For each mutant, we obtain and report the toxigenesis predictions (pattern and amount of BoNT) from both the WT model and the mutant model. Then we examine the relationship between model predictions and the experimental results to determine the ability of the models to reproduce wet-lab evidence.

Comparison with cbo0786 mutant.

We summarize in Table 1 the results reported in Fig 4 (upper panel) and 5A of Zhang et al., 2013 [31] for C. botulinum strain ATCC 3502, which we call wild-type (wt), and for the cbo0786 mutant, which we call mut. In the experiments of Zhang et al., the relative expression of the bont gene and the amount of neurotoxin in the supernatant are quantified at three time points: mid-exponential growth phase (ME, approx. 4 hours), late-exponential growth (LE, approx. 7 hours) and at early-stationary phase (ES, approx. 10 hours).

Table 1. Experimental data from Zhang et al., 2013 [31].

Data for bont gene expression and supernatant toxin concentration of C. botulinum ATCC 3502 (wt) and cbo0786 mutant (mut), measured at mid-exponential (ME), late-exponential (LE) and early-stationary (ES) phases.

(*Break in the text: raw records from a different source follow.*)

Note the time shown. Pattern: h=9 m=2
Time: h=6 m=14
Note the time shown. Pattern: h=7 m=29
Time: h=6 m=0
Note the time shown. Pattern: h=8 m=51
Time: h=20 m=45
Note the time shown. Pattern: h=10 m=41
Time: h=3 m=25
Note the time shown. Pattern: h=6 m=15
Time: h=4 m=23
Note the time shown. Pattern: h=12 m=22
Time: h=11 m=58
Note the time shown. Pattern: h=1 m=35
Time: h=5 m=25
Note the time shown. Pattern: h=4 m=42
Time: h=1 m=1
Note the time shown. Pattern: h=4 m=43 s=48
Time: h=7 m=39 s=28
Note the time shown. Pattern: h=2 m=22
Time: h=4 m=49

We compare our models predictions with the experimental results by showing, in Fig 6A, a graphical representation of the data collected by Zhang et al., 2013 [31] for the amount of toxin in the supernatant (i.e. data in the right columns of Table 1) and in Fig 6B the equivalent measures as obtained from our models predictions.

Fig 6. Comparison of experimental and model predictions for concentration of toxin in the supernatant for wild-type and the cbo0786 mutant studied in [31].

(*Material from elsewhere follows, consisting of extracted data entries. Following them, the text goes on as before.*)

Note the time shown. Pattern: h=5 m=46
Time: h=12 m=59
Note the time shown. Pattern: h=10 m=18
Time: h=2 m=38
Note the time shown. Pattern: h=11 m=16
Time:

(A): normalized concentration of toxin in the supernatant for C. botulinum ATCC 3502 (wt) and the cbo0786 mutant (mut) as reported in [31] (B): model prediction for toxin concentration in the supernatant (normalized) for wt and for the C786_M mutant (mut).

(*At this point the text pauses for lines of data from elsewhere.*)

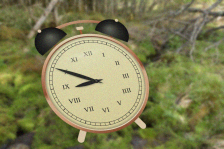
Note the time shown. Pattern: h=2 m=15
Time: h=8 m=50
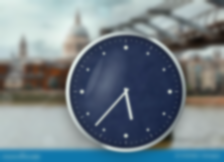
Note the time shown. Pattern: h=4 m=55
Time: h=5 m=37
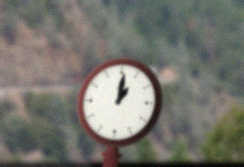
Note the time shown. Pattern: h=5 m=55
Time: h=1 m=1
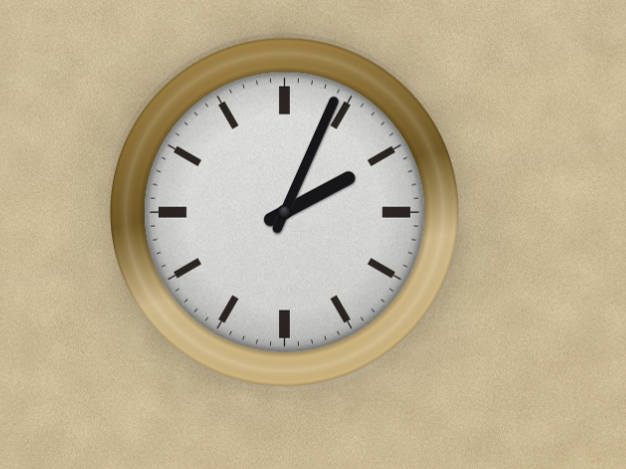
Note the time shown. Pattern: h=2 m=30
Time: h=2 m=4
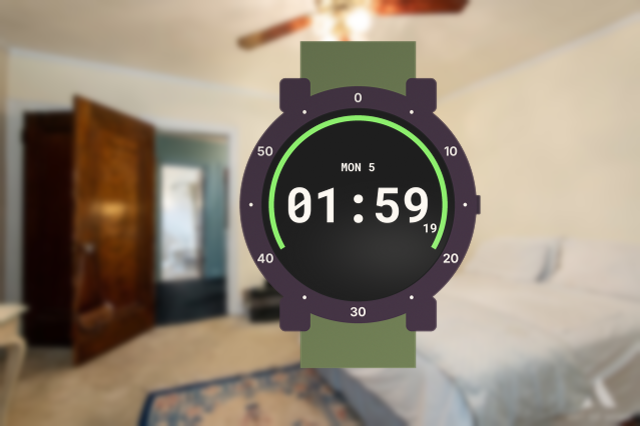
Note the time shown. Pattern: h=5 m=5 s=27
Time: h=1 m=59 s=19
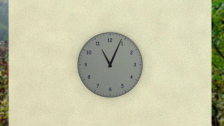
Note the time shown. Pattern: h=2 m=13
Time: h=11 m=4
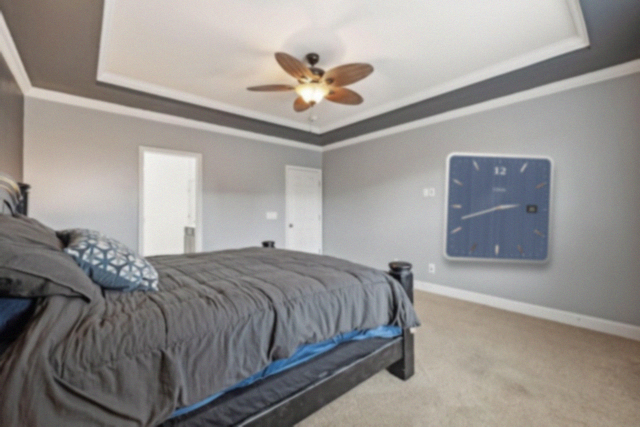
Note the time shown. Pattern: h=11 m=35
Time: h=2 m=42
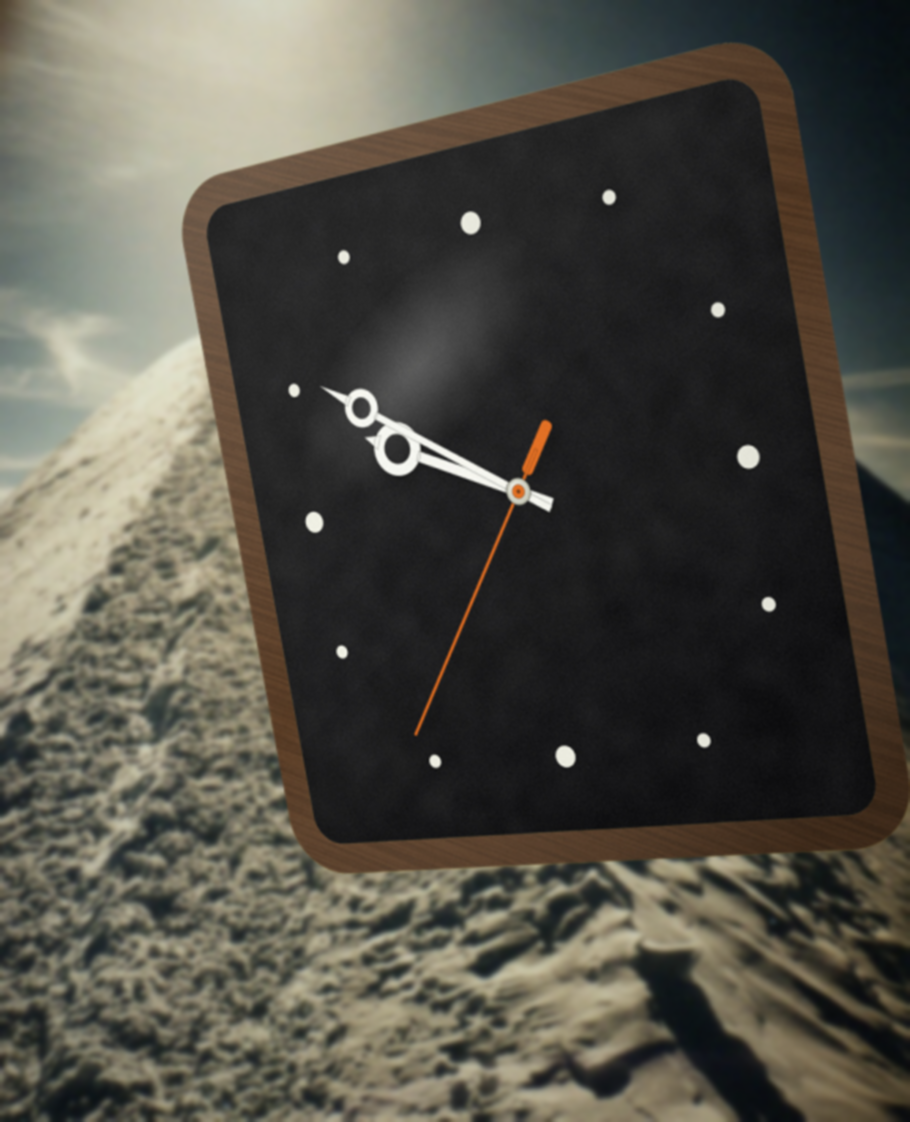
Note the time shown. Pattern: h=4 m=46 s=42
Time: h=9 m=50 s=36
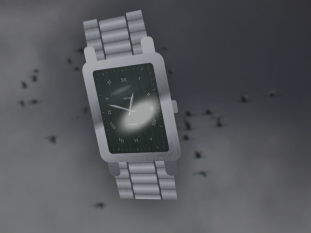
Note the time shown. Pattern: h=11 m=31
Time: h=12 m=48
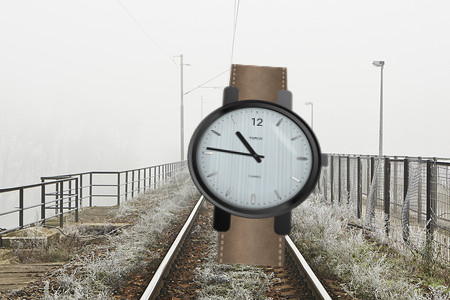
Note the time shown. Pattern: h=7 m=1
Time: h=10 m=46
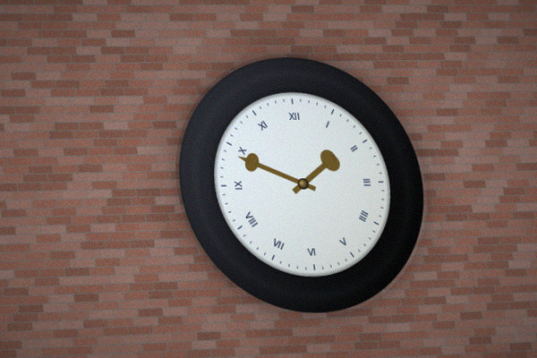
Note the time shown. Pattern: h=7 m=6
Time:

To make the Zhang et al. data (which reports concentrations as A at 405 nm) comparable to our model results (which predicts concentrations as MLD50/ml), we normalized both the wt and mut data to the maximal measured toxin concentration, which in both Fig 6A and 6B corresponds to the amount of toxin measured at data-point ES for mut. Also, we defined the ME, LE and ES time points for the model simulated cultures to be 14, 16 and 18 hours, respectively.

Comparing Fig 6A with Fig 6B indicates that the experimentally measured and the modelled wt are quite different in terms of the pattern of toxin production. For wt the experimental peak of neurotoxin concentration appears in the culture at the ME measurement time; a behaviour that is remarkably distinct from that of the C. botulinum strain ATCC 19397 we considered as the basis of our modelling in this work. Our model is however able to reproduce the increase in toxigenesis induced by the silencing of the cbo0786 gene. Indeed, as can be appreciated from Fig 6B, the model of the mutant (mut) consistently produces higher amounts of toxin in the supernatant.

Comparison with codY mutant.

Zhang et al., 2014 [29] measured the amount of toxin in the supernatant in a culture of C. botulinum strain ATCC 3502, which we will consider as wild-type (wt) in this section, and for a codY mutant constructed by insertional inactivation (mut, in this section). Data for the measured concentration of toxin in the supernatant of the cultures of wt and mut as a function of time are summarized in Table 2. These data have been extracted from Figure 3, page 7654 of [29].

Table 2. Experimental data from Zhang et al., 2014, [29].

Data for the supernatant toxin concentration of C. botulinum ATCC 3502 (wt) and codY mutant (mut), measured in μg/ml at various time points during the culture growth.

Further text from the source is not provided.